Which people does the passage about napping name as having honored the Art of the Nap? List every one.

Given passage:
# # #

Guenivere and Marcie cat-napping the afternoon away!

Guenivere and Marcie Cat-Napping the afternoon away!

YES! Afternoon naps, twilight naps, naps captured with a little toes-up in the green, green shade of summer. I bet you are already yawning and feeling sleepy. Why do we make ourselves so guilty about this perfect way of recharging our creative juices? And, what does the word “nap” mean anyway?

It seems that the word is derived from a combination of the Old Swedish nappa,  meaning “to catch, to snatch” and from the Middle English word nappen, “a short sleep, a doze.” In other words: to catch a quick doze or snatch a short sleep. Perfect. Don’t you just want to do that right now?  “But,” we say to ourselves, “there’s SO much to DO. If I don’t do it, who will? What will (fill in the blank) say if I don’t drive myself to exhaustion getting Everything Done? You could remind “them” as well as yourself that Thomas Edison, Gertrude Stein, Mozart, Einstein and the Dalai Lama all have honored the Art of the Nap.

Maybe we should follow some of the Master Napsters’ philosophies. When one of DaVinci’s apprentices came rushing out of the artist-inventor’s studio calling “Maestro, Maestro you are needed for an emergency,” the Italian Renaissance man awoke from his nap under a large plane tree. Snatching the apprentice by the ruff DaVinci lifted him into the air and roared: “Never, never interrupt me again. Don’t you know this is the most important work I can do? This is how I receive my greatest inspirations!”

# # #

Data shown:
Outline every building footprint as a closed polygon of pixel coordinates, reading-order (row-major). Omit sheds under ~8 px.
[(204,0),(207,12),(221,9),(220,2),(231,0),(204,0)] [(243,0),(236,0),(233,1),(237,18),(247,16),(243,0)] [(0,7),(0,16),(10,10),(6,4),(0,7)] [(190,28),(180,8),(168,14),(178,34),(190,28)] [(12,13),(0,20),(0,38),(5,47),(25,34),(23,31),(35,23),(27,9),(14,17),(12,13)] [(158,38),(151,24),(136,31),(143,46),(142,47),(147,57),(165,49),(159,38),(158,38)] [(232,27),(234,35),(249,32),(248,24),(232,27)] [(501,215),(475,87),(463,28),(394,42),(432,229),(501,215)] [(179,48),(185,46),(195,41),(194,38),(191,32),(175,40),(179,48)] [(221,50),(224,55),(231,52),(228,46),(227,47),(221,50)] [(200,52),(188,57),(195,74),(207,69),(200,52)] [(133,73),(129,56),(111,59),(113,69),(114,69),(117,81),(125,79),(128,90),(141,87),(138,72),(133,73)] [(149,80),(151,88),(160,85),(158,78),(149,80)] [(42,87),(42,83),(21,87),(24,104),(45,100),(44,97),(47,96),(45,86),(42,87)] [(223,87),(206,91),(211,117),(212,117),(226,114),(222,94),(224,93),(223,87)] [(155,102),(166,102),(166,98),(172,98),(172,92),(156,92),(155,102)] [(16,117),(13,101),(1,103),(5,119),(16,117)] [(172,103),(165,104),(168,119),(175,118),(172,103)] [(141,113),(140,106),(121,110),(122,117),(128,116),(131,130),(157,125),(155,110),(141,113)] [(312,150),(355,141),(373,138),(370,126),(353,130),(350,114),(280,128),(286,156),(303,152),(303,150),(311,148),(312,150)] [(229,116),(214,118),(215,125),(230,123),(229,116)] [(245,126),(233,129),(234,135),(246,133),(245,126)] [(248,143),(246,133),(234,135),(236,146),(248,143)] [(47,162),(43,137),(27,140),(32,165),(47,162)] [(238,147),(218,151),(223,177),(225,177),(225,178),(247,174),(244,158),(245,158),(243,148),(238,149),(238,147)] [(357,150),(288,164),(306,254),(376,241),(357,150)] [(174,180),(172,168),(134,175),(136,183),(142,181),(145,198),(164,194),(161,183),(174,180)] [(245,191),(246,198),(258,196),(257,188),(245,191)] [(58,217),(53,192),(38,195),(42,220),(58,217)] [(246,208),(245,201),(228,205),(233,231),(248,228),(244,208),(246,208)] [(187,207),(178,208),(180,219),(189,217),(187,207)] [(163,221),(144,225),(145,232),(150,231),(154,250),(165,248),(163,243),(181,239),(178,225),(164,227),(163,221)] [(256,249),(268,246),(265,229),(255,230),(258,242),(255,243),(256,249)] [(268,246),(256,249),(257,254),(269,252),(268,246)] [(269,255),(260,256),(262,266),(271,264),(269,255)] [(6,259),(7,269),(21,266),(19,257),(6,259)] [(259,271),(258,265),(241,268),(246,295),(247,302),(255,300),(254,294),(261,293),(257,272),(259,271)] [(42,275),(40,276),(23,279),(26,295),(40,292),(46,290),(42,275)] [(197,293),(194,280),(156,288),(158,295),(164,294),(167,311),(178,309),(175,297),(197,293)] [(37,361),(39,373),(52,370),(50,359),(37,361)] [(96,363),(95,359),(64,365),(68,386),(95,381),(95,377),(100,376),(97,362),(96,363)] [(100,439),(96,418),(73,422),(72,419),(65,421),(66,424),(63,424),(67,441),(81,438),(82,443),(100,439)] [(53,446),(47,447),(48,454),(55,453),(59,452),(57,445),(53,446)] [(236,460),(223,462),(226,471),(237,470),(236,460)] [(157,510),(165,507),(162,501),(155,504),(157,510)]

# # #

The reply:
Thomas Edison, Gertrude Stein, Mozart, Einstein, the Dalai Lama